- Exercise set
(a) List every group of Hazara community members that the interview on the Hazara in Quetta says have been targeted.
(b) According to the interview on the Hazara in Quetta, roughly what share of the Shias killed across Pakistan in 2012 were Quetta Hazaras?

(Provided passage begins)

January 28, 2014
Madeeha Syed speaks to Human Rights Watch’s Ali Dayan Hasan about the state and predicament of the Hazara in Quetta
A year after the deadly attacks on the Hazara community, what is the situation now?
While Shias across Pakistan have faced increasingly vicious attacks, a disproportionate number of attacks – the latest being the Jan 21st attack on a pilgrim’s bus in Mastung – have targeted the small Hazara community. Of Shias killed across Pakistan in 2012, around a quarter of the victims were Quetta Hazaras. In 2013, a little under half of those killed were from that community. It is true that major attacks on the scale of January and February 2013 have not taken place since last year. But major attacks are only one aspect of the crisis faced by the community. Survivors and family members of victims describe the effects of a campaign of killings that has targeted all segments of the Hazara community. Hazaras live a ghetto existence, fearful of going about the normal business of life. Hazara religious pilgrims, students, shopkeepers, vegetable sellers, doctors and other professionals have been targeted leading to not just widespread fear but increasingly restricted movement leading to a ghettoisation of community members, increasing economic hardship and curtailed access to education.

(Provided passage ends)
(Excerpted data begins)

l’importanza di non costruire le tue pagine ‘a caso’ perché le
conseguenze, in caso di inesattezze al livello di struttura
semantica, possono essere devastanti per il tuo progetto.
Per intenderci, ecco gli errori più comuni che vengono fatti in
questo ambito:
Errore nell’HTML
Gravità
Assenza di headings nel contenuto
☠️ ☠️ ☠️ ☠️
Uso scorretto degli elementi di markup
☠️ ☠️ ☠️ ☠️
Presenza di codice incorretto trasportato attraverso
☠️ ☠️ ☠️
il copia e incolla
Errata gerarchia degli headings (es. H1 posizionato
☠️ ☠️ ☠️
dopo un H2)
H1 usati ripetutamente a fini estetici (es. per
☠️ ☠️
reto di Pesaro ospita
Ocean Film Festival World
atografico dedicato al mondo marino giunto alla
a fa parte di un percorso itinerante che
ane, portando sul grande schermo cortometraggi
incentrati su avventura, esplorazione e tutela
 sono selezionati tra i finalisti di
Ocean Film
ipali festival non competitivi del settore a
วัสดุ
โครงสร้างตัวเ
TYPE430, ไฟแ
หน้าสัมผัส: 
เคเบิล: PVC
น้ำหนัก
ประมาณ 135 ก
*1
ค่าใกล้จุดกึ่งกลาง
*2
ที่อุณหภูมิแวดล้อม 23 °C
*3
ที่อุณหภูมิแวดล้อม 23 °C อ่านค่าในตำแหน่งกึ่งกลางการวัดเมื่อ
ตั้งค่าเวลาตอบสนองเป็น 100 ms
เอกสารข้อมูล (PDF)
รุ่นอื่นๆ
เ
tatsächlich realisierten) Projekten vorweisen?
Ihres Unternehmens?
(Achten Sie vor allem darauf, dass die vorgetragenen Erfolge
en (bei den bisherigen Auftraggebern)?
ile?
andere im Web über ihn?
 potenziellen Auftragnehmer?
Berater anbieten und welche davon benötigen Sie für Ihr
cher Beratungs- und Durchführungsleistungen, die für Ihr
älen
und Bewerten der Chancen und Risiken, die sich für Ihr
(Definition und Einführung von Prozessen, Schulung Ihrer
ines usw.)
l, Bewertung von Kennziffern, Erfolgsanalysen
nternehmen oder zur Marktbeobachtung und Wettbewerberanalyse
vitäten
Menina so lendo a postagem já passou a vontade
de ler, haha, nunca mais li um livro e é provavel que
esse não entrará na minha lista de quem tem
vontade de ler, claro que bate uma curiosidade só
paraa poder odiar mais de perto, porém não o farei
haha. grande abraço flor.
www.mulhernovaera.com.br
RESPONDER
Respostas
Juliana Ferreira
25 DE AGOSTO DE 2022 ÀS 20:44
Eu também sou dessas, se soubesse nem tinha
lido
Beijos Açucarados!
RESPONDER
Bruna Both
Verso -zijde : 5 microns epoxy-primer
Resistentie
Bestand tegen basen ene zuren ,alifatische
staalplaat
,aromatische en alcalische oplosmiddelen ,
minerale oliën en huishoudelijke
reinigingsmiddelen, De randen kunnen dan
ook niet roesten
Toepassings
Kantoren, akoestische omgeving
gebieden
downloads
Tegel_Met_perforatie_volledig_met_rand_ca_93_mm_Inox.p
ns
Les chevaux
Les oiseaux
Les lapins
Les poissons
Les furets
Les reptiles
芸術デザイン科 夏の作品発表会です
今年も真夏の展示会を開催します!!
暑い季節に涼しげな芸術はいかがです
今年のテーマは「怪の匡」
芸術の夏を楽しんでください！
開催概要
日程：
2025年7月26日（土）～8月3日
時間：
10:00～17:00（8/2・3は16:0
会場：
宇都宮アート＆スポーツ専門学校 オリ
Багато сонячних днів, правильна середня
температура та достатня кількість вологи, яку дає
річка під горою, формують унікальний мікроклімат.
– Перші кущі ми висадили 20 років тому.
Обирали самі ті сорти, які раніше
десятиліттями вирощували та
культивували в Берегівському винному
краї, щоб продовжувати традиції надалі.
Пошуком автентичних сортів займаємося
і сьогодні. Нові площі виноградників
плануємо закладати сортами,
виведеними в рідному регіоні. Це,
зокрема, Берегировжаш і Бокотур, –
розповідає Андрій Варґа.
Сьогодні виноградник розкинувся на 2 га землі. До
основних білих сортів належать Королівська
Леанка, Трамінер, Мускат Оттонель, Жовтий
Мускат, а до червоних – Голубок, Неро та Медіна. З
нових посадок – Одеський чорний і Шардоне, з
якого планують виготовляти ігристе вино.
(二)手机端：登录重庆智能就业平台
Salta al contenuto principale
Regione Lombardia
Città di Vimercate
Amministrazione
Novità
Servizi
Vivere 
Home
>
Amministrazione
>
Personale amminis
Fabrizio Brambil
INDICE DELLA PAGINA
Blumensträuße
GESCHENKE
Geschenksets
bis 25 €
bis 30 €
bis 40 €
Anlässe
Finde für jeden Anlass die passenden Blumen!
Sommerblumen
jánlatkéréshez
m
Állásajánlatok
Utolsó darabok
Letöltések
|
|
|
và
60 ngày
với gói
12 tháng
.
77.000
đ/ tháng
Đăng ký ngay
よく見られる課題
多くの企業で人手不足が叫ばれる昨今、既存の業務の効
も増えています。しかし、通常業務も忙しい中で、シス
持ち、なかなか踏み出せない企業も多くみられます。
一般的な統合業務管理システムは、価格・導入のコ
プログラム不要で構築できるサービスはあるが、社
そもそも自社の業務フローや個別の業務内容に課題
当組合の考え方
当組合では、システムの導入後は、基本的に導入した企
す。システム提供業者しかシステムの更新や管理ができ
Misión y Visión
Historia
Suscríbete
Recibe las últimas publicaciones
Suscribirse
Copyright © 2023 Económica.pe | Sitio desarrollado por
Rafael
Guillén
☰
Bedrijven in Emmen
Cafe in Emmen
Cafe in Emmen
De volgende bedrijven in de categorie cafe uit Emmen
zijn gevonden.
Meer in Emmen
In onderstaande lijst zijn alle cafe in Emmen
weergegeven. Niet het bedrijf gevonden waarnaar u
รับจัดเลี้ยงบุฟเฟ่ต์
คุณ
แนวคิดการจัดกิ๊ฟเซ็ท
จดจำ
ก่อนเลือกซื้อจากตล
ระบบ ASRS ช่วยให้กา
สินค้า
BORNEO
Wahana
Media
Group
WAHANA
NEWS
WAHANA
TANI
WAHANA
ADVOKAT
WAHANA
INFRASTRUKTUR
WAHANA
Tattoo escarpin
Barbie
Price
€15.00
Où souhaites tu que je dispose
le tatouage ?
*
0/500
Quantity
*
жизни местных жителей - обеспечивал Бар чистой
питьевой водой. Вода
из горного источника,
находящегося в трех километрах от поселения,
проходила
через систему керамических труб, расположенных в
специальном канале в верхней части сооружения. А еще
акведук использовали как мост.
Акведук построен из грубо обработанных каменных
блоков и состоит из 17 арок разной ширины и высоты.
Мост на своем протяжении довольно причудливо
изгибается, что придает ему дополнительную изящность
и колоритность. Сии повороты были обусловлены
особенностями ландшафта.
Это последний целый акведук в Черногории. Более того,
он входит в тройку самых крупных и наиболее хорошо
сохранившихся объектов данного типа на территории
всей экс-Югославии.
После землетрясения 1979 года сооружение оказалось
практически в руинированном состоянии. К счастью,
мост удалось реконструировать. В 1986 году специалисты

(Excerpted data ends)

- Answers to the exercise
(a) Religious pilgrims, students, shopkeepers, vegetable sellers, doctors, and other professionals.

(b) Around a quarter of them.